Just Be.
Roma Roma Roma. So many beautiful things to see in this city of secrets. Unfortunately, I got pretty sick and didn't get to experience much of it. I spent my first four days pent up in the hotel room, downing hot tea and sleeping the day away.
I think my body is mad at me for performing the night before I moved from LA to Nashville in a cross country drive, then getting right on a plane to Italy. My schedule the last few months has been non-stop and no time for rest. Not to mention I've been preparing for tour. Getting sick is my body's way of telling me to slow down and just be.
So that’s what I did. Now I am in Florence and remembering why I fell head over heels for this city exactly one year ago. As an outgoing introvert it’s perfect. Sure, there are crowded places where tourists gather, but there are also side streets that lead to secret gardens, quiet piazza’s, and cozy café’s.
One of my favorite things to see is how intricately the streets are decorated.
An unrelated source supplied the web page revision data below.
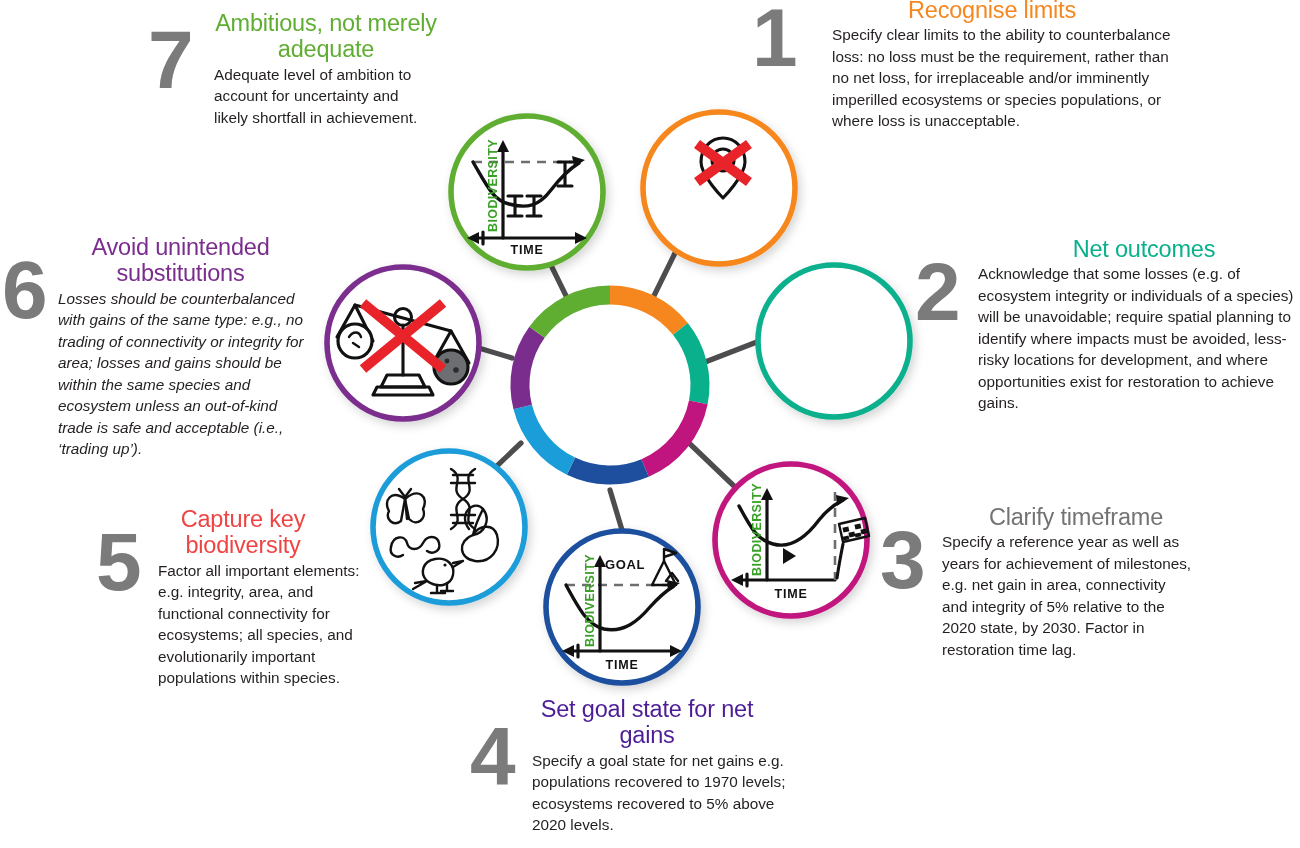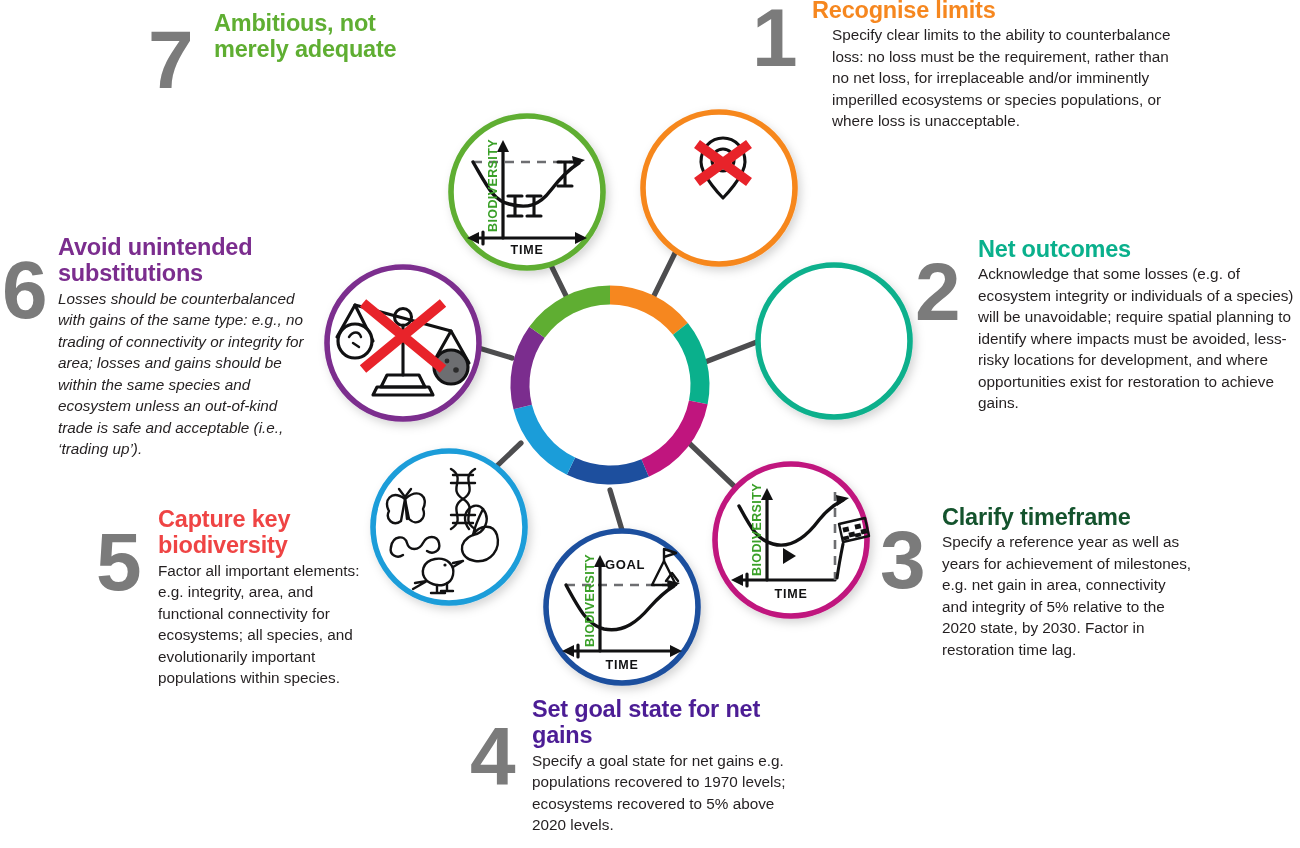--- a/index.html
+++ b/index.html
@@ -24,11 +24,12 @@
   }
   .title{
     font-family:"Liberation Sans", sans-serif;
-    font-weight:bold;
+    font-weight:normal;
     font-size:23.5px;
     line-height:1.12;
     margin:0 0 1px 0;
     letter-spacing:-0.2px;
+    text-align:center;
   }
   .body{
     font-family:"Liberation Sans", sans-serif;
Across the river is my favorite little restaurant. It’s a small room underneath the owner’s apartment. He and his daughter seem to run the place. The menu is handwritten and each morning the owner goes to the market to buy his fresh ingredients for the day. They have a projector on the wall that plays live concert videos of Bob Dylan and Simon & Garfunkel. It’s my happy place.
I’m so glad I came on this trip without knowing anyone. The past few months I didn’t realize how much I needed to be by myself. Traveling on my own gives me a sense of adventure and freedom, but I’d be lying if I said it wasn’t lonely at times. I don’t know, maybe loneliness is healthy. If we experience loneliness we’re less likely to take our relationships for granted and I think that’s something that happens far too often. I also believe the most devastating relationships come from not knowing ourselves well enough. If we don’t take the time to understand ourselves, how can we expect others to understand us? It’s like an oxygen mask on a plane, first you help yourself then you assist others. Right now I’m focused on being the best version of me for myself, but eventually it will make me a better partner, friend, artist, and potentially mother??? (YIKES perhaps I’ve been alone too long this week LOL).